Hafif mahcup bir edayla başımı hafifçe yana eğerek cevap veriyorum. “Şey tabii ama ne demek istediğimi anladınız siz.”
O sırada şoförü geliyor ve arabaya biniyor. Efsanevi insan Ömer Şanlı tekrar gülümseyerek, iyi günler diliyor ve penceresi kapanıyor.
ikinci bölüm
“Hepsi bu mu yani?” diye Sedef haykırdığı an ben hala o sabah olanların şaşkınlığı içerisindeyim.
“Evet Arthur’un şövalyelerinin, Kutsal Kase’yi görebilmesi kadar nadir ve inanılmazdı.” Kendimden geçmiş bir halde, huşu içerisindeyim…
Berna dalga geçiyor “İyi de adamdan kartvizit bile koparamadın mı? Bak minivanına çarptığın şoför bile daha becerikliymiş.”
“Ne yapsaydım Berna? Adamın yakasına mı yapışsaydım?”
Berna omzunu silkiyor “O anki duruma göre herhangi bir şey yapıp kıvırabilirdin. Aman neyse geçmiş ola…Ee peki iş görüşmen nasıl gitti?”
“Of ya o tam bir fiyasko. Ben deli gibi yetişmeye çalışıp, bir de ceza yiyeyim, onlar bir telefon açıp patronlarının ani iş gezisi nedeniyle görüşmenin iptal olduğunu söylemesin. Sinirlerim çok bozuldu valla.”
“Dur dur dur!!!!” Sedef’in her zamanki ani tepkilerinden biri ….
“Ne var ne oldu?” diye soruyorum. Sedef yürümekten nefret eder… Meğer dur dur diye gideceğimiz mekana yakın bir yerlerde boş park yerine sesleniyormuş.
“Hayatta buraya park etmem. Kızım deli misin? Taksim’in bu arka sokaklarında keşler, yankesiciler, tecavüzcüler ne ararsan var. Ben otoparka bırakacağım.”
“Of Leyla ya amma da geniş hayal gücün var senin! Park et gitsin ya kim ne yapsın senin Mini’ni Çalsalar bir kilometre gidemeden yakalanırlar.”
“Öyle deme bak bozuluyor Mini. Bir dahaki sefere arkadan gelirsin taksiyle ona göre. Kızıma laf yok.” Hayır, Mini Cooper’dan bahsetmiyoruz. Mini Mickey Mouse’ın kız arkadaşı Minnie’nin kısaltılmışı. Evet farkındayım okunuşları aynı.

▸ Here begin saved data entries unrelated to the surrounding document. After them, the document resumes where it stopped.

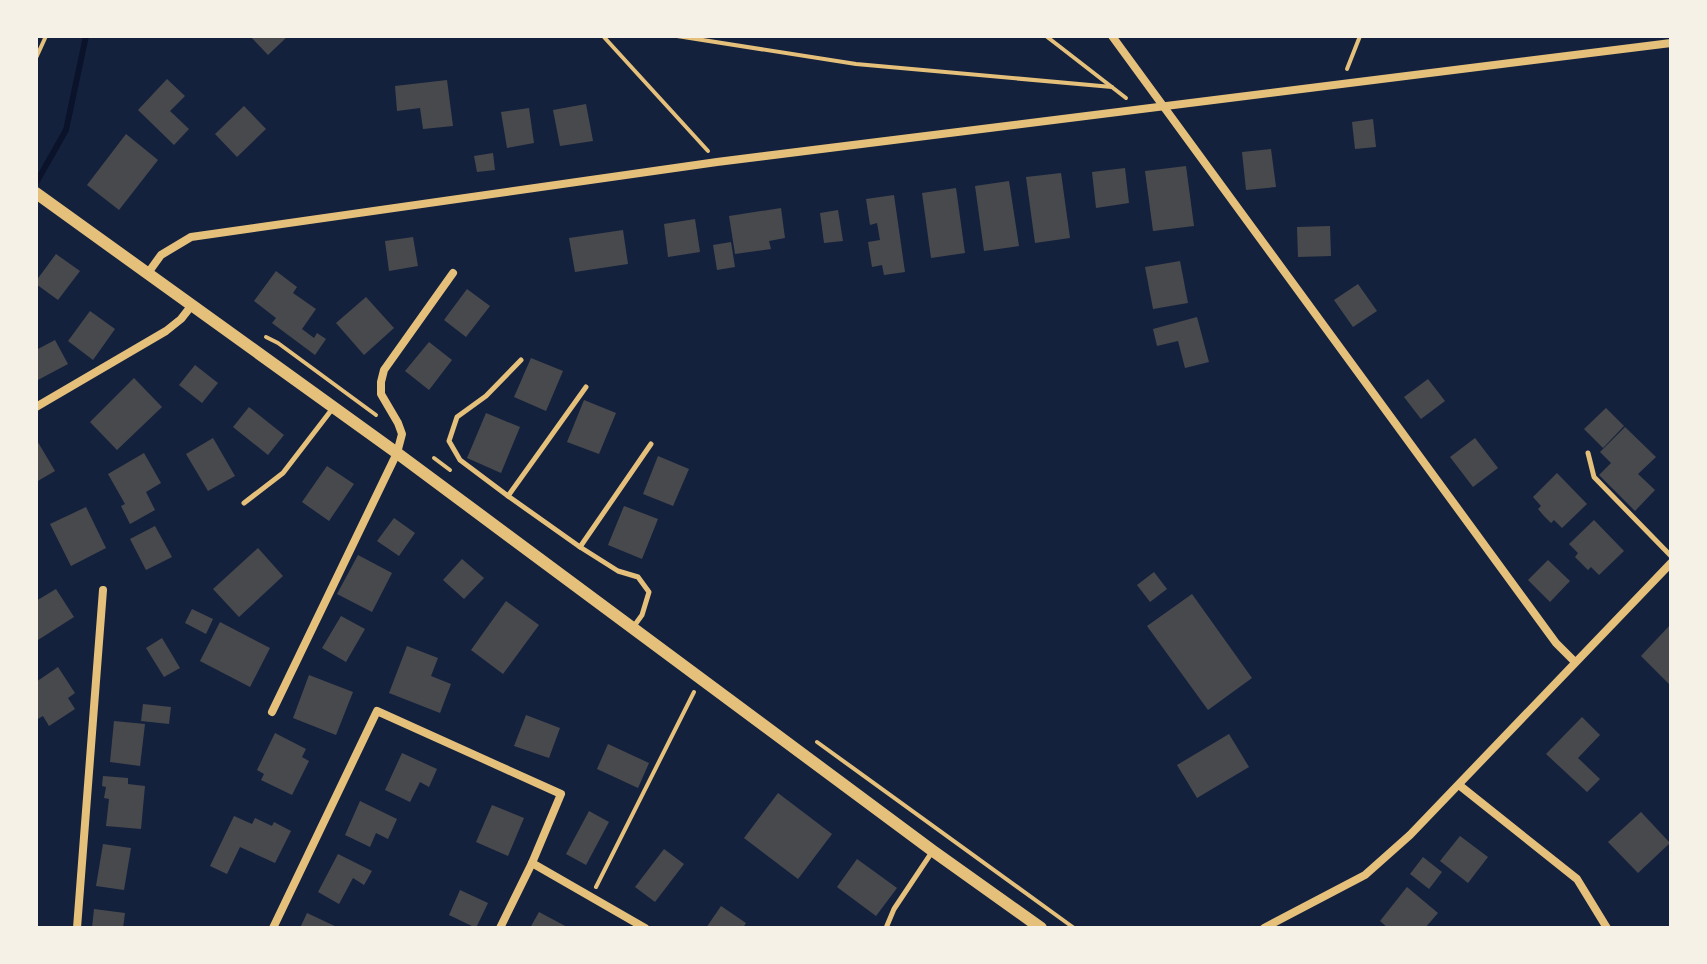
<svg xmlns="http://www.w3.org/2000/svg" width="1707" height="964" font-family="Roboto,sans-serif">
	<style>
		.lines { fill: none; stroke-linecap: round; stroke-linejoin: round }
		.stream { stroke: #0b132b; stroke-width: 6 }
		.building { fill: #48494c }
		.path { stroke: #e5c07b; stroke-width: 4 }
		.service { stroke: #e5c07b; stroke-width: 5 }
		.minor { stroke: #e5c07b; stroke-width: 8 }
		.tertiary { stroke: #e5c07b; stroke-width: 12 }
	</style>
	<rect width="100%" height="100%" fill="#14213d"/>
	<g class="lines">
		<!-- stream -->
		<path class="stream" d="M36 183 66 130 86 36"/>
	</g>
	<!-- building -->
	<g class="building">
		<path d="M250 36H288L268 55Z"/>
		<path d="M167 79 185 96 170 111 189 129 174 145 138 110Z"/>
		<path d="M447 80 453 126 423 129 420 108 397 111 395 86Z"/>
		<path d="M586 104 593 141 560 146 553 110Z"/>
		<path d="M244 106 266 129 237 157 215 134Z"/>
		<path d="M529 108 534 143 507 148 501 112Z"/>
		<path d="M1373 119 1376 147 1355 149 1352 122Z"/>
		<path d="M126 134 158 160 119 210 87 185Z"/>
		<path d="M1271 149 1276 187 1246 190 1242 152Z"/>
		<path d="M493 153 495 170 477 172 474 156Z"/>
		<path d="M1186 166 1194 226 1153 231 1145 171Z"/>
		<path d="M1125 168 1129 203 1096 208 1092 172Z"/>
		<path d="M1061 173 1070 238 1035 243 1026 177Z"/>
		<path d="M1009 181 1019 246 984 251 975 186Z"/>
		<path d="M956 188 965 253 931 258 922 193Z"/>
		<path d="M894 195 905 272 884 275 882 265 872 267 868 242 880 240 877 223 870 225 866 199Z"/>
		<path d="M781 208 785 238 769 241 771 249 735 254 729 216Z"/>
		<path d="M838 210 843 241 824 243 820 213Z"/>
		<path d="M695 219 700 252 668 257 664 224Z"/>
		<path d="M1330 226 1331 256 1298 257 1297 227Z"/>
		<path d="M623 230 628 264 575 272 569 238Z"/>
		<path d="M413 237 418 266 389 271 385 241Z"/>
		<path d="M731 242 735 267 717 270 713 245Z"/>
		<path d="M56 254 80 271 58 300 36 284V281Z"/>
		<path d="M1180 261 1188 303 1153 309 1145 267Z"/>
		<path d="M276 271 297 287 293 293 316 309 302 329 314 338 317 333 326 339 315 355 272 323 276 318 254 301Z"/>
		<path d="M1358 284 1377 311 1353 327 1334 300Z"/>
		<path d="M467 289 490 306 466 337 444 320Z"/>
		<path d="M366 297 394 328 364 355 336 323Z"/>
		<path d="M90 311 115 329 93 360 68 341Z"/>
		<path d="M1197 317 1209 362 1185 368 1178 341 1157 346 1153 329Z"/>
		<path d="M55 340 68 364 36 381V350Z"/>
		<path d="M429 342 452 360 429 390 405 371Z"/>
		<path d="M531 358 563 371 546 411 514 397Z"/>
		<path d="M195 365 218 383 202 403 179 385Z"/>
		<path d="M134 378 162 407 117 450 90 422Z"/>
		<path d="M1428 379 1445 401 1421 419 1404 397Z"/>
		<path d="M584 400 616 413 599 454 567 442Z"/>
		<path d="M249 407 284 435 268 455 233 427Z"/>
		<path d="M1606 408 1624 426 1603 448 1584 429Z"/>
		<path d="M486 413 520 427 501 473 467 458Z"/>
		<path d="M1625 427 1656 457 1638 474 1655 490 1635 511 1599 475 1611 463 1600 452Z"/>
		<path d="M213 438 235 476 208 491 186 454Z"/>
		<path d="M1475 438 1498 468 1473 487 1450 457Z"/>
		<path d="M36 439 55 471 36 482Z"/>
		<path d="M144 453 161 483 146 492 155 510 130 524 121 506 125 504 108 474Z"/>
		<path d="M658 456 689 469 673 506 643 494Z"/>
		<path d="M327 466 354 484 329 521 302 502Z"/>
		<path d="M1557 473 1587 504 1562 528 1554 520 1551 523 1544 516 1538 509 1541 506 1533 497Z"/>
		<path d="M624 506 658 519 642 559 608 545Z"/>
		<path d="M86 507 106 548 71 566 50 524Z"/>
		<path d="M394 518 415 533 399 556 377 541Z"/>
		<path d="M1594 520 1624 551 1599 575 1591 567 1588 570 1575 557 1578 553 1569 544Z"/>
		<path d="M155 526 172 557 146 570 130 539Z"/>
		<path d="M258 548 283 576 239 617 213 589Z"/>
		<path d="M358 555 392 573 372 612 337 594Z"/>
		<path d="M462 559 484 578 464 599 443 580Z"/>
		<path d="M1548 560 1570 581 1550 602 1528 580Z"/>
		<path d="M1154 572 1167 589 1150 602 1137 585Z"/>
		<path d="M56 589 74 617 38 640 36 637V601Z"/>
		<path d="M1192 594 1252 678 1208 710 1147 626Z"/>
		<path d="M506 601 539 625 503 674 471 650Z"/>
		<path d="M192 609 213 619 206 634 185 623Z"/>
		<path d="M341 616 365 629 346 662 322 648Z"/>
		<path d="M220 622 270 648 250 687 200 661Z"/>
		<path d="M1671 624V686L1641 656Z"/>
		<path d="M162 638 180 668 164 677 146 648Z"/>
		<path d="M407 646 438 658 431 676 451 684 440 713 389 693Z"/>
		<path d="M58 667 75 693 68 698 75 709 49 726 43 716 36 720V682Z"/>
		<path d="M309 675 353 692 336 735 293 718Z"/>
		<path d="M143 704 171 707 169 724 141 721Z"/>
		<path d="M526 715 560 728 549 758 514 746Z"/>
		<path d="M1582 717 1600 735 1578 758 1600 779 1587 792 1546 754Z"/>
		<path d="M114 721 145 724 140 766 110 762Z"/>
		<path d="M275 733 306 749 302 757 309 761 292 795 261 780 264 774 257 770Z"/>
		<path d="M1229 734 1249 767 1197 798 1177 765Z"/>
		<path d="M608 744 649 763 638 788 597 769Z"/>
		<path d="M402 753 437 769 429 787 420 782 410 802 385 790Z"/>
		<path d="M103 776 128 778V784L145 786 141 829 106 826 109 799 104 798 106 787 102 786Z"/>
		<path d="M778 793 832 834 798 879 744 838Z"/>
		<path d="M360 801 397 819 388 839 376 833 370 847 345 835Z"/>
		<path d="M492 805 524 818 508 856 476 842Z"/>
		<path d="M589 811 609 822 586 865 566 854Z"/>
		<path d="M1641 812 1670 843 1638 873 1608 842Z"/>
		<path d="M234 816 252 824 255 818 272 826 274 822 291 831 275 863 240 847 227 874 210 866Z"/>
		<path d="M1460 836 1488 857 1468 883 1440 861Z"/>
		<path d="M103 844 131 848 124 890 96 886Z"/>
		<path d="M664 849 684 864 655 902 635 887Z"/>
		<path d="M338 854 372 871 364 885 353 878 339 904 318 892Z"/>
		<path d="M1423 857 1442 872 1429 889 1410 874Z"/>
		<path d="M857 859 897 888 876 916 837 887Z"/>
		<path d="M1407 887 1438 913 1425 928H1388L1380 921Z"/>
		<path d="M460 890 488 903 476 928 449 915Z"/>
		<path d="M721 906 746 923 743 928H706Z"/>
		<path d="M94 909 125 913 123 928H92Z"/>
		<path d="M539 912 569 928H530Z"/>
		<path d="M307 913 339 928H300Z"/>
	</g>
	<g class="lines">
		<!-- path -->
		<g class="path">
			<path d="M603 36 708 151"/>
			<path d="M677 36 856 64 1112 87"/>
			<path d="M1046 36 1126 98"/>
			<path d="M36 58 46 36"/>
			<path d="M1347 69 1360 36"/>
			<path d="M266 337 278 343 376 415"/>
			<path d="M434 458 450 470"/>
			<path d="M817 742 1074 928"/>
			<path d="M596 887 694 692"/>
		</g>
		<!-- service -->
		<g class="service">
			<path d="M521 360 486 396 457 417 449 441 460 460 508 496 580 547 618 571 638 577 649 592 642 615 634 626"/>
			<path d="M1588 453 1594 477 1671 556"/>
			<path d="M508 496 586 387"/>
			<path d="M244 503 283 473 333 408"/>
			<path d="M580 547 651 444"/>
			<path d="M886 928 894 909 932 852"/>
		</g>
		<!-- minor -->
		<g class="minor">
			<path d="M1112 36 1556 643 1575 662"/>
			<path d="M148 273 161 255 191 237 717 162 1671 43"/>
			<path d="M36 407 166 331 181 319 192 305"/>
			<path d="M272 712 397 453 402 434 398 423 381 394V382L384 370 453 273"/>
			<path d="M1459 785 1577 879 1607 928"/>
			<path d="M532 863 645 928"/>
			<path d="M77 928 103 590"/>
			<path d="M273 928 377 711 561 794 532 863 500 928"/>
			<path d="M1264 928 1365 875 1410 835 1671 563"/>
		</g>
		<!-- tertiary -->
		<path class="tertiary" d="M36 193 397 453 933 851 1041 928"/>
	</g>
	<!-- border -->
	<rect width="1707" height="964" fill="none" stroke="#f6f1e7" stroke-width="76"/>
</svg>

Siz hepsine aynı gözle bakabilirsiniz, ama eminim benim toz pembesi, üstü açılan arabamı görseydiniz- ki zaten kendisi Disney serisinden- ona aşık olurdunuz. Tamponları bile beyaz inanabiliyor musunuz?
Bana bu arabayı sevgilim hediye etti demek isterdim. Ama yarısını annem ve babam üstlenirken, kalanını kendi maaşımla ödedim. Şu aralar işsiz olduğum için taksit ödemelerinde biraz zorlanıyorum, ama beni bu durumdan kurtaracak harika bir planım var.
Evet evet iş bulacağım. Ama daha da önemlisi yeni bir sevgili bulacağım. Bugün Ömer Şanlı’ya rastlamam evrenin çağrılarıma cevap vermeye başladığının göstergesi.
Park ederken göz dağı veriyorum “Arabama bir şey olursa…”
“Ki oldu bile…Sabah tamponu göçerttin” diye tamamlıyor cümlemi Sedef.
“Sadece küçük bir çizik” diye itiraz ediyorum. Arabadan inen kızlarla, ön tarafa yürüyüp, tampona doğru eğilip bakıyoruz.
“Resmen yamulmuş” diye ilan ediyor Sedef.
“Öyle deme. Bir günlük işi var dedi usta. İşe girer girmez halledeceğim.”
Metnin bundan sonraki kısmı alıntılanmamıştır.